Blood Diamonds Sullied, But Still Glitter

Delegates from 70 countries and international groups will meet in Brussels next week to discuss progress in stamping out trade in “conflict diamonds.”

Also called blood diamonds, the rare gems are unearthed in war zones and are used to fund militant operations.

SABC News reports that the multinational Kimberly Process has successfully reduced the trade from 15 to one percent of all diamonds sold on the world market.

An opinion piece in The News, a Liberian newspaper, even notes that Sierra Leone, once riven by civil war fueled by diamond smuggling, now seeks to develop a lucrative tourist industry focused on its “spectacular” beaches.

But Reuters reports that Belgian authorities also seized 14 million euros worth of suspect diamonds in Antwerp last weekend.

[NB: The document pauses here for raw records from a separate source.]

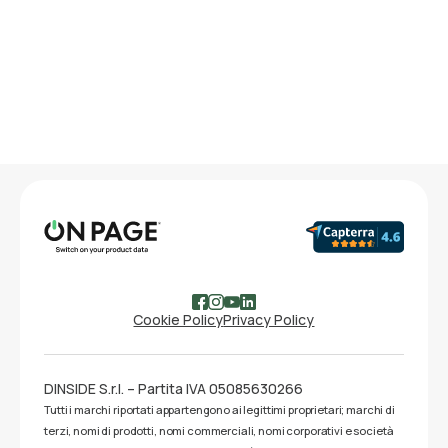
Cookie Policy
Privacy Policy
DINSIDE S.r.l. – Partita IVA 05085630266
Tutti i marchi riportati appartengono ai legittimi proprietari; marchi di
terzi, nomi di prodotti, nomi commerciali, nomi corporativi e società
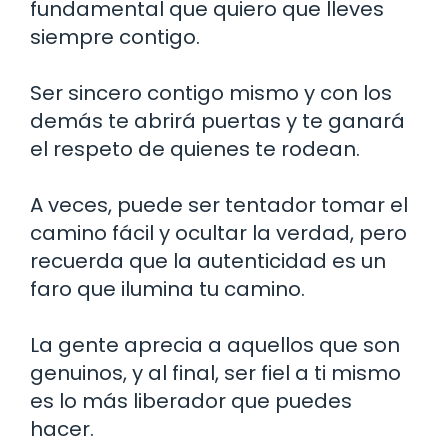
fundamental que quiero que lleves
siempre contigo.
Ser sincero contigo mismo y con los
demás te abrirá puertas y te ganará
el respeto de quienes te rodean.
A veces, puede ser tentador tomar el
camino fácil y ocultar la verdad, pero
recuerda que la autenticidad es un
faro que ilumina tu camino.
La gente aprecia a aquellos que son
genuinos, y al final, ser fiel a ti mismo
es lo más liberador que puedes
hacer.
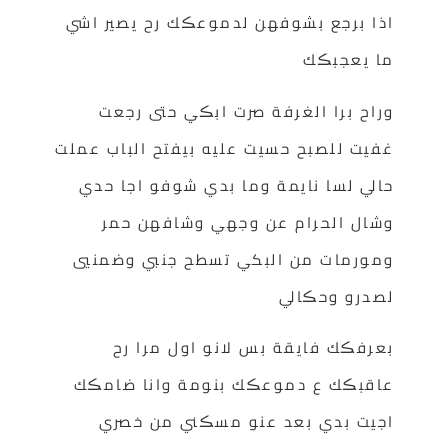
اذا برجع بشوفهن لدموعڪك رح يصير اشي
ما يعجبڪك
وراح برا الغرفة صرت ابڪي حتى رجعت
غفيت للصبح حسيت عليه بيفتح الباب عملت
حالي لسا نايمة وما بدي شوفو اجا حدي
وشال الحرام عن وجهي وشافهن حمر
ومورمات من البكي تسطح جنبي وضمنيي
لصدرو وحڪالي
بعرفڪك فايقة بس لانو اول مرا رح
عاقبڪك ع دموعڪك بنومة وانا ضامڪك
اجيت بدي بعد عنو مسڪني من خصري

China’s Xinhua news agency claims the seizure targeted the Peri Diamond company, and was a “slap in the face” of the Antwerp World Diamond Center, a leader in battle against blood diamonds.

Antwerp is home to trade in 80 percent of the world’s rough diamonds, and 50 percent of those cut and polished.

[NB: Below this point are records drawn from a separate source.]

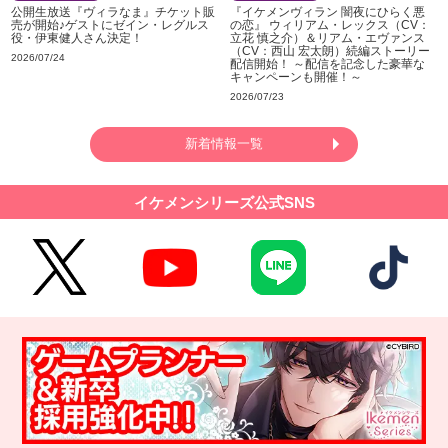
公開生放送『ヴィラなま』チケット販
『イケメンヴィラン 闇夜にひらく悪
売が開始♪ゲストにゼイン・レグルス
の恋』 ウィリアム・レックス（CV：
役・伊東健人さん決定！
立花 慎之介）＆リアム・エヴァンス
（CV：西山 宏太朗）続編ストーリー
2026/07/24
配信開始！ ～配信を記念した豪華な
キャンペーンも開催！～
2026/07/23
新着情報一覧
イケメンシリーズ公式SNS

Swiss officials have turned over documents to Belgian authorities as part of an investigation into five Geneva-based firms that are accused of using fake certificates to import US$525 million in raw diamonds, the Associated Press reports.

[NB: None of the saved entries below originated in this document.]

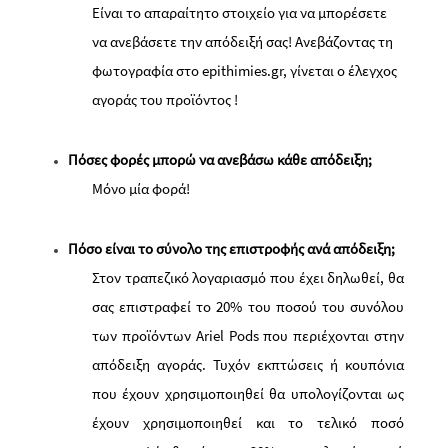
Είναι το απαραίτητο στοιχείο για να μπορέσετε
να ανεβάσετε την απόδειξή σας! Ανεβάζοντας τη
φωτογραφία στο epithimies.gr, γίνεται ο έλεγχος
αγοράς του προϊόντος !
Πόσες φορές μπορώ να ανεβάσω κάθε απόδειξη;
Μόνο μία φορά!
Πόσο είναι το σύνολο της επιστροφής ανά απόδειξη;
Στον τραπεζικό λογαριασμό που έχει δηλωθεί, θα
σας επιστραφεί το 20% του ποσού του συνόλου
των προϊόντων
Ariel
Pods
που περιέχονται στην
απόδειξη αγοράς. Τυχόν εκπτώσεις ή κουπόνια
που έχουν χρησιμοποιηθεί θα υπολογίζονται ως
έχουν χρησιμοποιηθεί και το τελικό ποσό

Radio Jamaica also notes that officials in Guyana have seized “4,000 karats of smuggled diamonds,” which a “locally based international company was attempting to export to Dubai.”

2 thoughts on “Blood Diamonds Sullied, But Still Glitter

  1. I believe the Western World is responsible for the blood diamond trade. Celebrities and other elites who fuel the trade by promoting them as a fashion statment or a luxury item need to take some responsibility for their actions. Everyone should boycott the entire diamond market until Africans no longer have to die to prop up the self-indugent live styles of Westerners.